The Consultations on Democratic Governance we are concluding today represent a joint effort between the United States and Taiwan to further realize Taiwan’s potential contributions to the protection and promotion of human rights and fundamental freedoms across the entire Indo-Pacific region. In partnership, we can more effectively promote responsive governance, empowered citizens, and strong regional institutions across the region.

As our Taiwan friends know all too well, a vibrant civil society is at the heart of a healthy democracy. I was really happy to hear personally from passionate activists, human rights defenders, and engaged citizens in Taipei. The phenomenal work you are doing throughout the region deserves our collective support and recognition.

I also want to thank the Ministry of Foreign Affairs for its willingness to facilitate the presence of international civil society organizations in Taiwan, including the National Democratic Institute and the International Republican Institute, both of which join us today.
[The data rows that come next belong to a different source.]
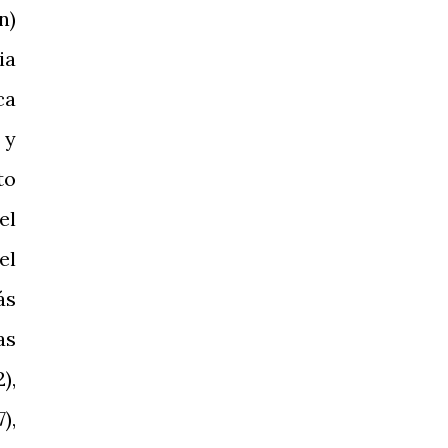
n)
ia
ca
 y
to
el
el
ás
as
),
),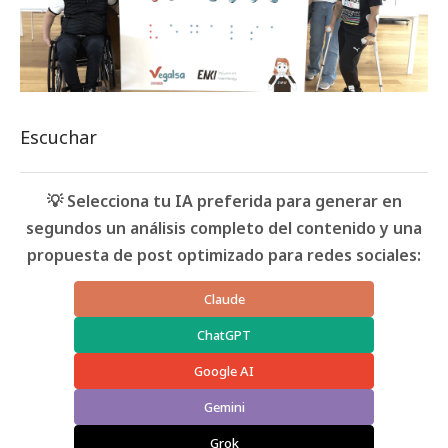
Escuchar
💡 Selecciona tu IA preferida para generar en
segundos un análisis completo del contenido y una
propuesta de post optimizado para redes sociales:
Claude
ChatGPT
Google AI
Gemini
Grok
These dynamic organizations will work closely with local civil society organizations to build upon and deepen existing efforts based on the values we share as free and democratic societies.

Your presence today is a strong indication that we are taking concrete actions to strengthen the ongoing partnership between the United States and Taiwan. It is a partnership in which we collaborate hand-in-hand with civil society to empower citizens to advocate for their fundamental freedoms around the region and beyond.

The activities of the many associations we know as civil society are essential components of our mutual efforts to promote shared values which will address human rights challenges across the region. As all of us know far too well from experience these include systematic mass detentions, grave abuses against ethnic and religious minorities, the repression of democratic freedoms, mass surveillance, and exorbitant levels of official corruption.

I have full confidence that our combined efforts and partnership with civil society will accelerate our shared vision for a more just, prosperous, and stable Indo-Pacific region.

And I thank you for your attention this morning and look forward to listening to the rest of the conversation. Thanks.